Pursuant to the Consumer Protection Law, advertisements must be carried out in compliance with the matters specified in the law and principal decisions. Otherwise, the Advertisement Board (“Board”) has the right and authority to impose various sanctions. The scope of this authorization was broadened with the regulations (“Regulation”) published in the Official Gazette dated 01.04.2022 and numbered 31796 to include the following sanctions:

“(…) In addition to these penalties, if the violation is committed over the internet, the Advertisement Board may decide to block access to the publication, section, episode (in the form of URL, etc.) where the violation occurred. However, in cases where it is technically impossible to block access to the infringing content or the infringement cannot be halted by blocking access to the relevant content, the decision to block access to the entire website may be made. This decision shall be sent to the Association of Access Providers in accordance with Article 6/A of the Law No. 5651 dated 4/5/2007 on the Regulation of Publications on the Internet and Combating Crimes Committed Through These Publications. This decision can be appealed before the Criminal Judgeships of Peace. The decision of the Criminal Judgeships of Peace can also be appealed in accordance with the provisions of the Code of Criminal Procedure dated 4/12/2004 and numbered 5271.”

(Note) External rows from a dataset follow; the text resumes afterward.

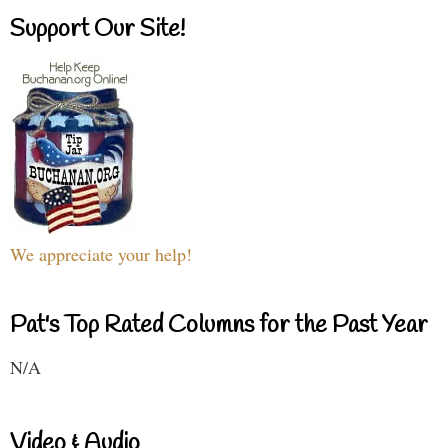
Support Our Site!
We appreciate your help!
Pat's Top Rated Columns for the Past Year
N/A
Video & Audio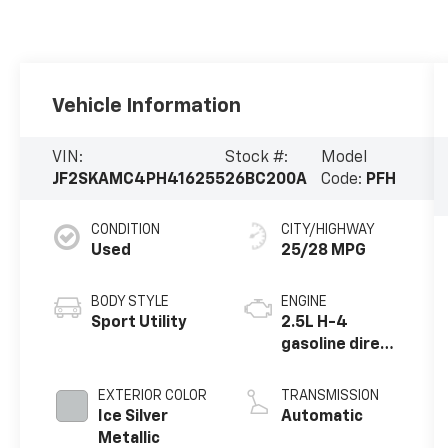
Vehicle Information
VIN:
Stock #:
Model
JF2SKAMC4PH416255
26BC200A
Code:
PFH
CONDITION
CITY/HIGHWAY
Used
25/28 MPG
BODY STYLE
ENGINE
Sport Utility
2.5L H-4
gasoline direct
injection,
DOHC, variable
EXTERIOR COLOR
TRANSMISSION
valve control,
Ice Silver
Automatic
regular
Metallic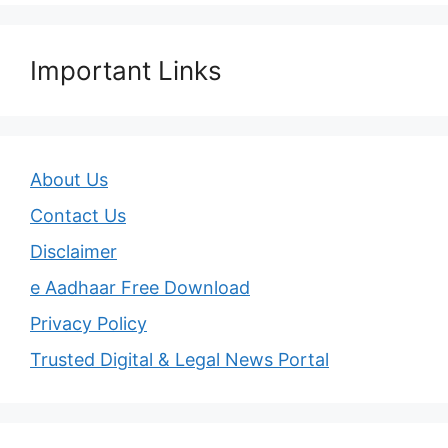
Important Links
About Us
Contact Us
Disclaimer
e Aadhaar Free Download
Privacy Policy
Trusted Digital & Legal News Portal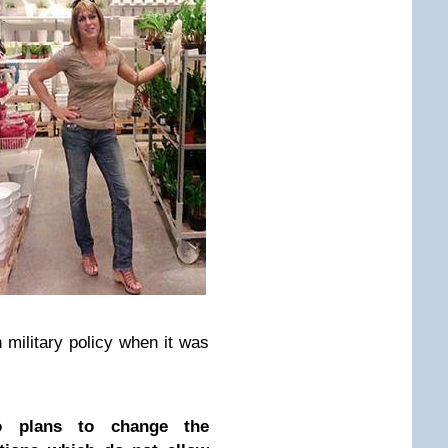
n military policy when it was
o plans to change the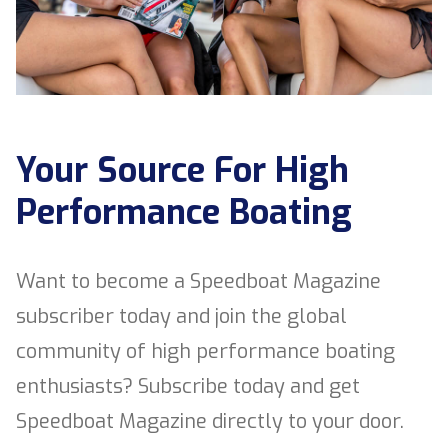
Your Source For High
Performance Boating
Want to become a Speedboat Magazine
subscriber today and join the global
community of high performance boating
enthusiasts? Subscribe today and get
Speedboat Magazine directly to your door.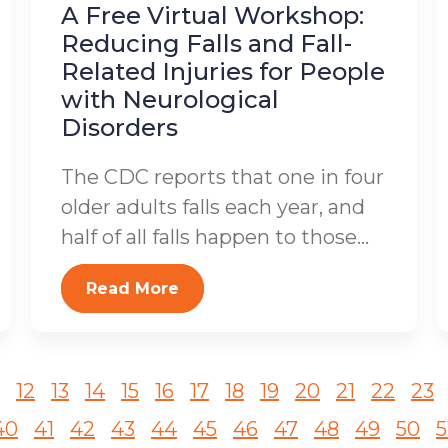
A Free Virtual Workshop:
Reducing Falls and Fall-
Related Injuries for People
with Neurological
Disorders
The CDC reports that one in four
older adults falls each year, and
half of all falls happen to those...
Read More
12
13
14
15
16
17
18
19
20
21
22
23
40
41
42
43
44
45
46
47
48
49
50
5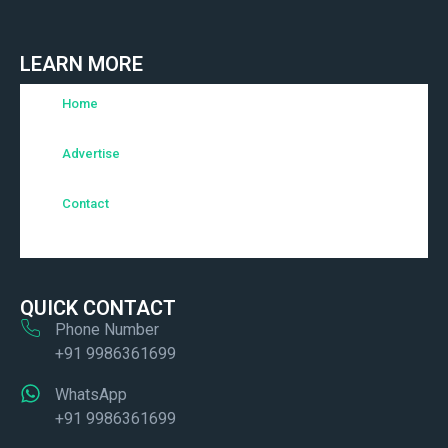
LEARN MORE
Home
Advertise
Contact
QUICK CONTACT
Phone Number
+91 9986361699
WhatsApp
+91 9986361699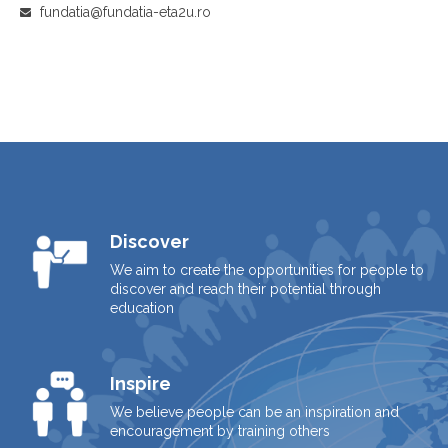
fundatia@fundatia-eta2u.ro
Discover
We aim to create the opportunities for people to
discover and reach their potential through
education
Inspire
We believe people can be an inspiration and
encouragement by training others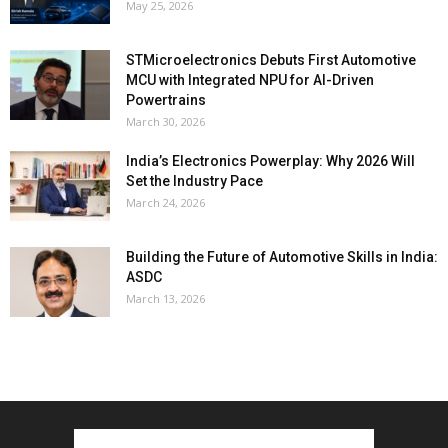
May 25, 2026
STMicroelectronics Debuts First Automotive
MCU with Integrated NPU for AI-Driven
Powertrains
March 30, 2026
India’s Electronics Powerplay: Why 2026 Will
Set the Industry Pace
March 24, 2026
Building the Future of Automotive Skills in India:
ASDC
March 13, 2026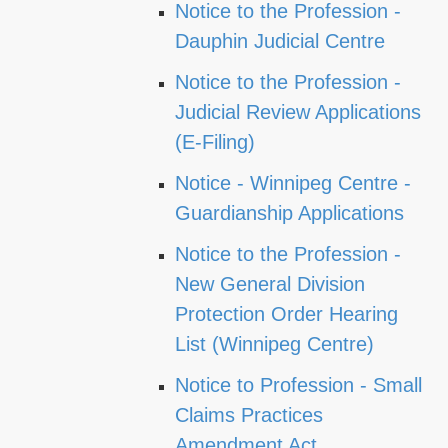
Notice to the Profession -
Dauphin Judicial Centre
Notice to the Profession -
Judicial Review Applications
(E-Filing)
Notice - Winnipeg Centre -
Guardianship Applications
Notice to the Profession -
New General Division
Protection Order Hearing
List (Winnipeg Centre)
Notice to Profession - Small
Claims Practices
Amendment Act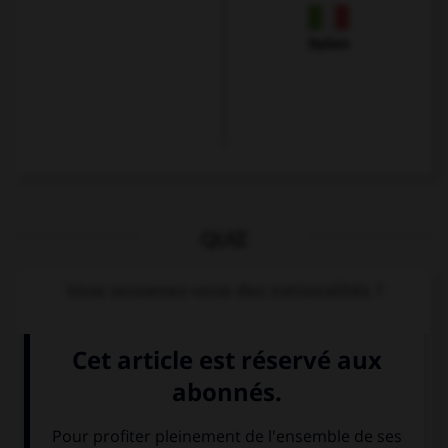
Italien
QUIZ
Vous souvenez-vous des nationalités ?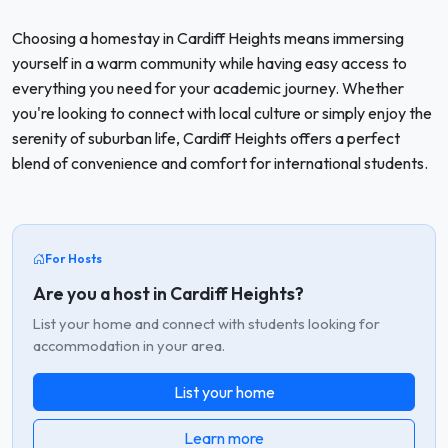
Choosing a homestay in Cardiff Heights means immersing
yourself in a warm community while having easy access to
everything you need for your academic journey. Whether
you're looking to connect with local culture or simply enjoy the
serenity of suburban life, Cardiff Heights offers a perfect
blend of convenience and comfort for international students.
For Hosts
Are you a host in Cardiff Heights?
List your home and connect with students looking for
accommodation in your area.
List your home
Learn more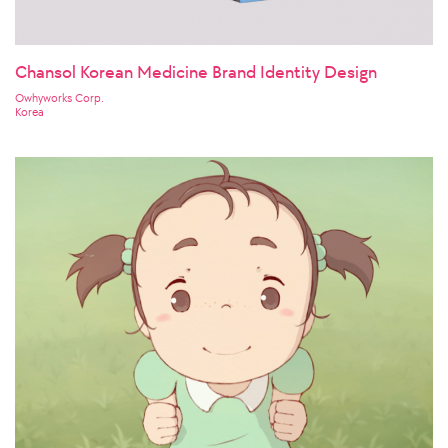
Chansol Korean Medicine Brand Identity Design
Owhyworks Corp.
Korea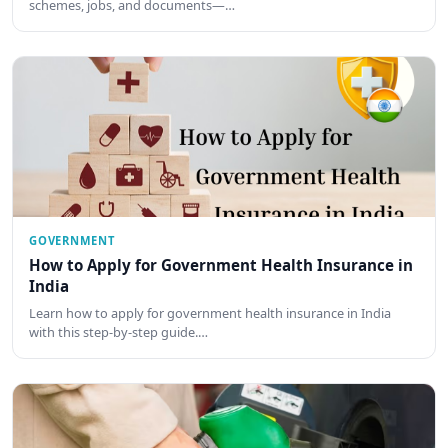
schemes, jobs, and documents—…
GOVERNMENT
How to Apply for Government Health Insurance in
India
Learn how to apply for government health insurance in India
with this step-by-step guide.…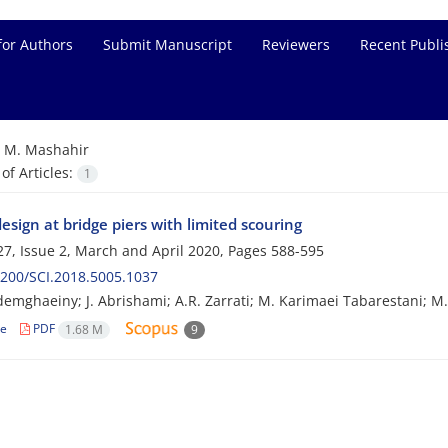
for Authors
Submit Manuscript
Reviewers
Recent Publi
=
M. Mashahir
f Articles:
1
esign at bridge piers with limited scouring
7, Issue 2, March and April 2020, Pages
588-595
200/SCI.2018.5005.1037
emghaeiny; J. Abrishami; A.R. Zarrati; M. Karimaei Tabarestani; M
le
PDF
1.68 M
9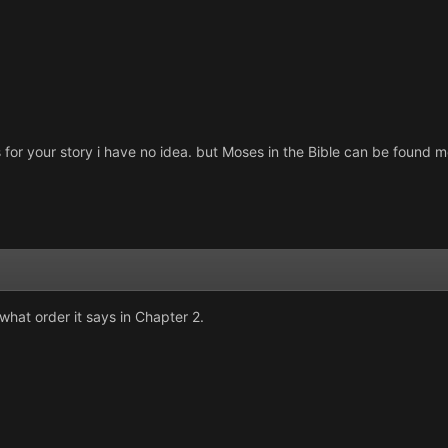
as for your story i have no idea. but Moses in the Bible can be foun
hat order it says in Chapter 2.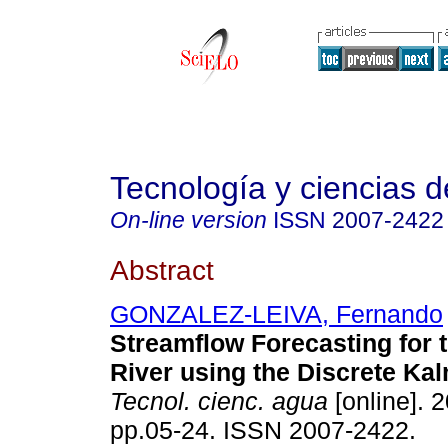
Tecnología y ciencias d
On-line version
ISSN
2007-2422
Abstract
GONZALEZ-LEIVA, Fernando
Streamflow Forecasting for 
River using the Discrete Kal
Tecnol. cienc. agua
[online]. 2
pp.05-24. ISSN 2007-2422.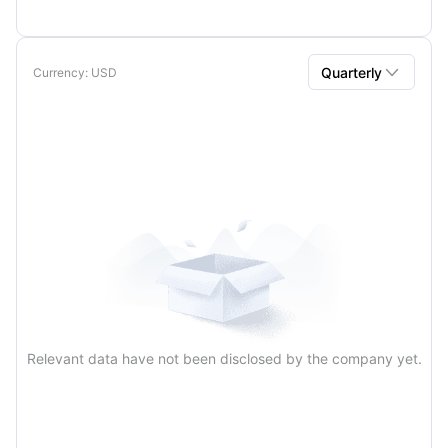

Quarterly
Currency
: USD
Quarterly
Annual
Relevant data have not been disclosed by the company yet.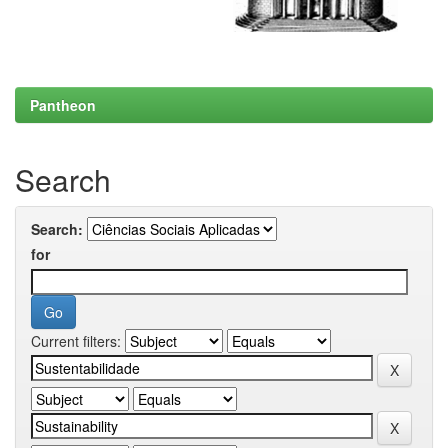
Pantheon
Search
Search:
for
Current filters: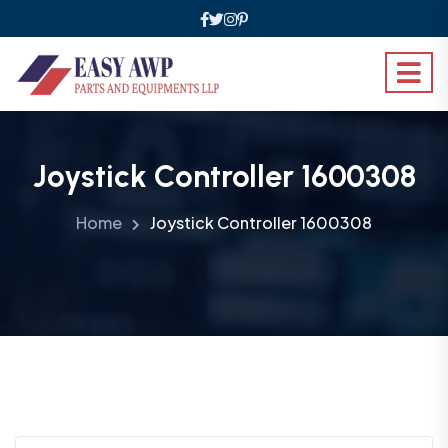
Joystick Controller 1600308
Home
Joystick Controller 1600308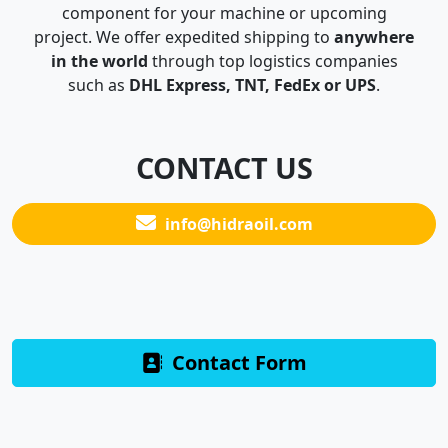
component for your machine or upcoming
project. We offer expedited shipping to
anywhere
in the world
through top logistics companies
such as
DHL Express, TNT, FedEx or UPS
.
CONTACT US
info@hidraoil.com
Contact Form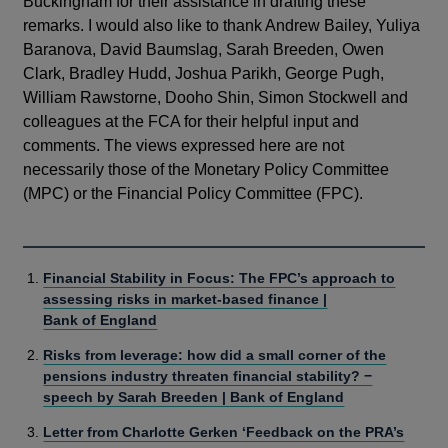
Buckingham for their assistance in drafting these
remarks. I would also like to thank Andrew Bailey, Yuliya
Baranova, David Baumslag, Sarah Breeden, Owen
Clark, Bradley Hudd, Joshua Parikh, George Pugh,
William Rawstorne, Dooho Shin, Simon Stockwell and
colleagues at the FCA for their helpful input and
comments. The views expressed here are not
necessarily those of the Monetary Policy Committee
(MPC) or the Financial Policy Committee (FPC).
Financial Stability in Focus: The FPC’s approach to
assessing risks in market-based finance |
Bank of England
Risks from leverage: how did a small corner of the
pensions industry threaten financial stability? −
speech by Sarah Breeden | Bank of England
Letter from Charlotte Gerken ‘Feedback on the PRA’s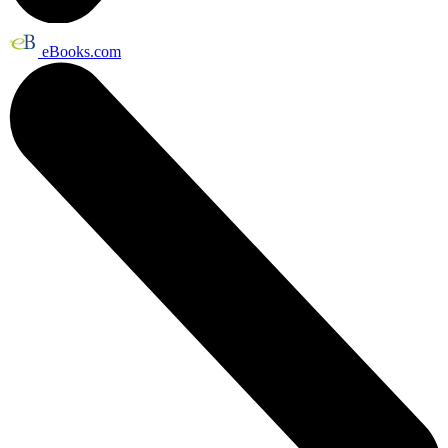
eBooks.com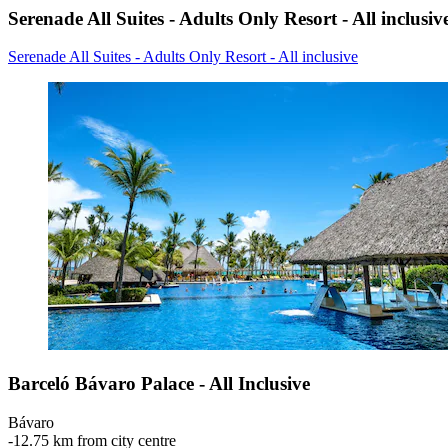
Serenade All Suites - Adults Only Resort - All inclusiv
Serenade All Suites - Adults Only Resort - All inclusive
Barceló Bávaro Palace - All Inclusive
Bávaro
‐
12.75 km from city centre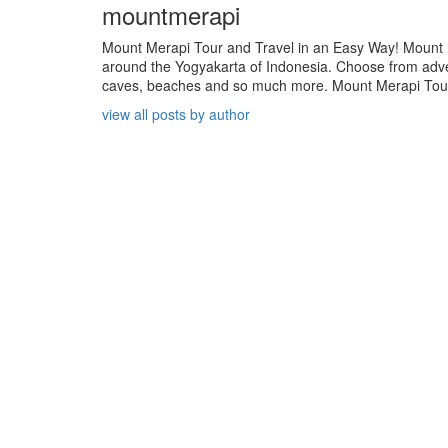
mountmerapi
Mount Merapi Tour and Travel in an Easy Way! Mount Me
around the Yogyakarta of Indonesia. Choose from adven
caves, beaches and so much more. Mount Merapi Tour is
view all posts by author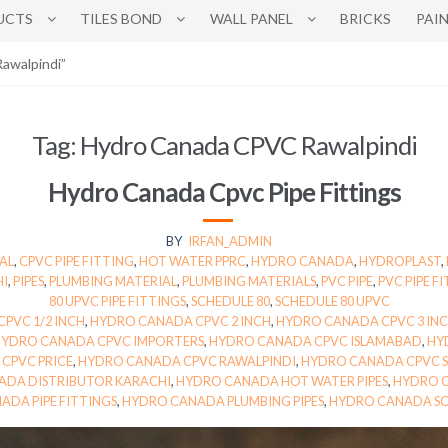
UCTS
TILES BOND
WALL PANEL
BRICKS
PAI
awalpindi”
Tag:
Hydro Canada CPVC Rawalpindi
Hydro Canada Cpvc Pipe Fittings
BY
IRFAN_ADMIN
AL
,
CPVC PIPE FITTING
,
HOT WATER PPRC
,
HYDRO CANADA
,
HYDROPLAST
,
HI
,
PIPES
,
PLUMBING MATERIAL
,
PLUMBING MATERIALS
,
PVC PIPE
,
PVC PIPE F
80 UPVC PIPE FITTINGS
,
SCHEDULE 80
,
SCHEDULE 80 UPVC
PVC 1/2 INCH
,
HYDRO CANADA CPVC 2 INCH
,
HYDRO CANADA CPVC 3 IN
HYDRO CANADA CPVC IMPORTERS
,
HYDRO CANADA CPVC ISLAMABAD
,
HY
CPVC PRICE
,
HYDRO CANADA CPVC RAWALPINDI
,
HYDRO CANADA CPVC S
ADA DISTRIBUTOR KARACHI
,
HYDRO CANADA HOT WATER PIPES
,
HYDRO C
ADA PIPE FITTINGS
,
HYDRO CANADA PLUMBING PIPES
,
HYDRO CANADA SC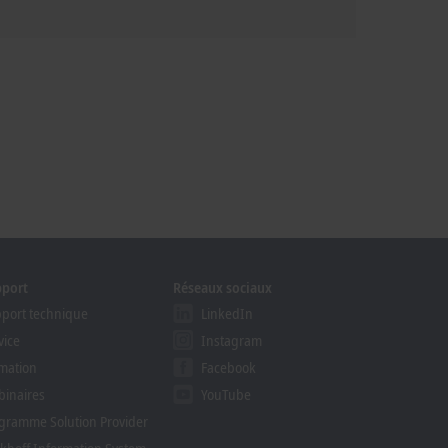
pport
Réseaux sociaux
port technique
LinkedIn
vice
Instagram
mation
Facebook
inaires
YouTube
gramme Solution Provider
khoff Information System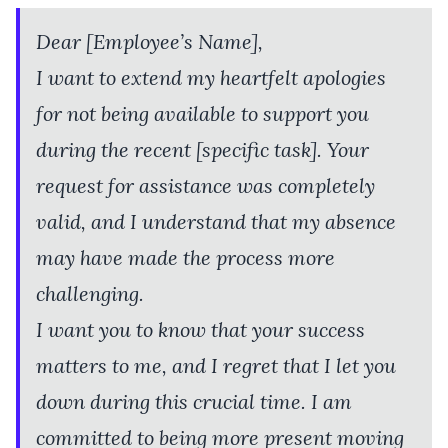
Dear [Employee’s Name],
I want to extend my heartfelt apologies
for not being available to support you
during the recent [specific task]. Your
request for assistance was completely
valid, and I understand that my absence
may have made the process more
challenging.
I want you to know that your success
matters to me, and I regret that I let you
down during this crucial time. I am
committed to being more present moving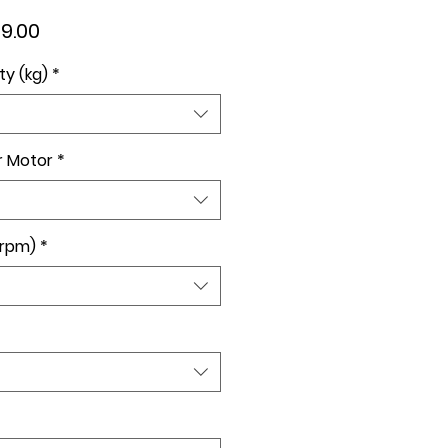
lar
Sale
9.00
e
Price
ty (kg)
*
r Motor
*
(rpm)
*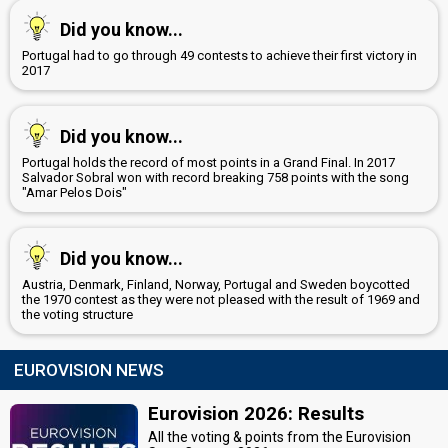
Did you know...
Portugal had to go through 49 contests to achieve their first victory in
2017
Did you know...
Portugal holds the record of most points in a Grand Final. In 2017
Salvador Sobral won with record breaking 758 points with the song
"Amar Pelos Dois"
Did you know...
Austria, Denmark, Finland, Norway, Portugal and Sweden boycotted
the 1970 contest as they were not pleased with the result of 1969 and
the voting structure
EUROVISION NEWS
Eurovision 2026: Results
All the voting & points from the Eurovision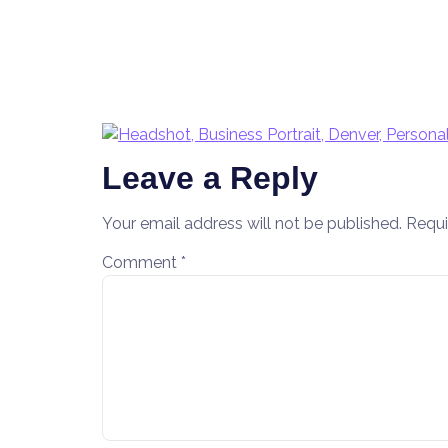
Leave a Reply
Your email address will not be published.
Requi
Comment
*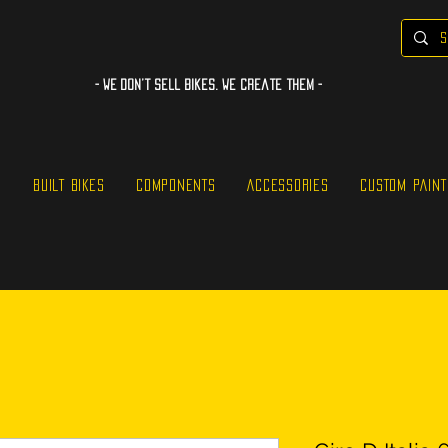
- WE Don’t sell bikes. We create them -
S
BUILT BIKES
COMPONENTS
ACCESSORIES
CUSTOM PAINT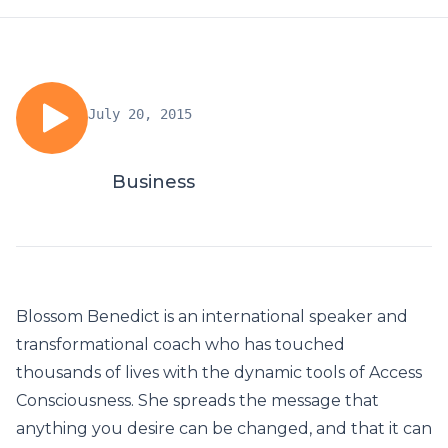
July 20, 2015
Business
Blossom Benedict is an international speaker and
transformational coach who has touched
thousands of lives with the dynamic tools of Access
Consciousness. She spreads the message that
anything you desire can be changed, and that it can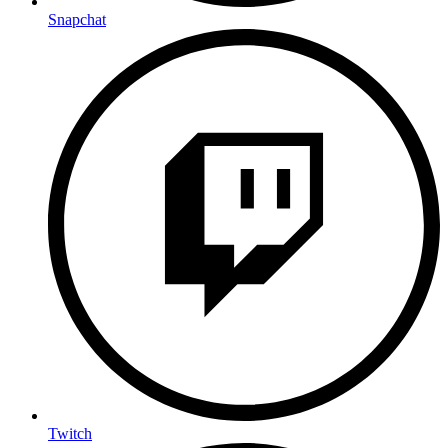
Snapchat
Twitch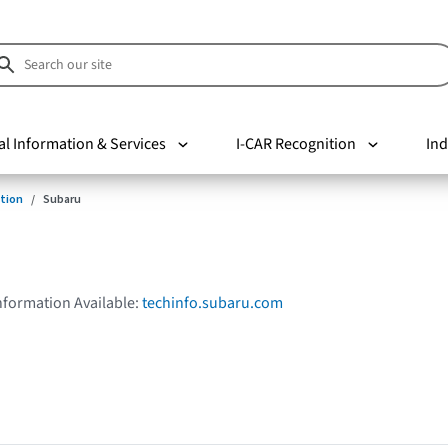
al Information & Services
I-CAR Recognition
Ind
tion
Subaru
Information Available:
techinfo.subaru.com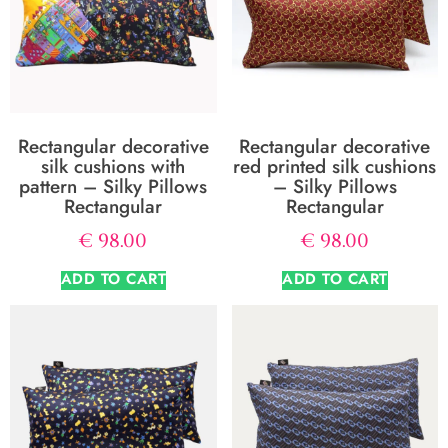
Rectangular decorative
Rectangular decorative
silk cushions with
red printed silk cushions
pattern – Silky Pillows
– Silky Pillows
Rectangular
Rectangular
€
98.00
€
98.00
ADD TO CART
ADD TO CART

According to the Regulation, the Board may decide to block access to the publication, a section or a part of the publication, or alternatively the entire website if such partial blocking is not technically possible. These decisions can be appealed before the Criminal Judgeships of Peace, whose decisions can also face an appeal. However, since these decisions are administrative, just like the other decisions of the Board, they many encounter the remedy of cancellation. This is because different remedies have been foreseen for the same type of decision.

Thereupon, an application for annulment was filed before the Constitutional Court against the regulation in question, to argue that i) There is no clear, explicit, comprehensible criterion limiting the authority of the Board to block access, ii) In the event of a total blocking of access, other content owners on the relevant website may be victimized, iii) In this case, there would be a restriction of fundamental rights and freedoms, but there is no limitation that guarantees this, iv) The fact that the objection procedure against access blocking decisions is different from the objection procedure for other sanctions arising from the same act will cause problems in practice.

Based on the evaluation of the Constitutional Court, it is understood that this regulation authorizes the Board “not only to block access to the content in the context of direct commercial advertisement, but also to entirely block access to the publication, a section of the publication or the section containing such content.” This situation is thought to restrict fundamental rights such as freedom of expression and freedom to work and establish enterprises. However, the Constitutional Court held that the rules in this respect must be specific, accessible and foreseeable so as not to allow any arbitrariness. In this respect, it has been determined that the sanction in question is not an unfavorable means of achieving the ultimate objective.

The Constitutional Court emphasized that “public authorities have the obligation to choose not only the most convenient but also the most appropriate means to achieve the legitimate aim of the restriction when it interferers with fundamental rights and freedoms“. According to the regulation in the current version of the Law, it may be possible to completely block access to the relevant section without taking any other measures. It is considered that this may lead to the complete abolition of the exercise of freedom of expression and the freedom to work and to establish private enterprises. Instead, in accordance with the principle of proportionality, alternative methods that may make it possible to achieve the objective with a lighter restriction or may cause less damage should be taken into consideration.

In the case at issue, the Constitutional Court decided to cancel the sentences in question. In addition, the cancellation decision will enter into force nine months after the publication of the decision in the Official Gazette in order to prevent the legal gaps that may arise during this period.

The Constitutional Court did not find the main purpose and the practice of the Board in this respect completely wrong but underscored the fact that they should be evaluated within the scope of the principle of proportionality. The fact that the legislator has been given such a long period of time to make a new regulation is an indication of this. At this stage, it is expected that the legislator will develop a relatively more limited and predictable method to achieve the same basic objective and protect consumers.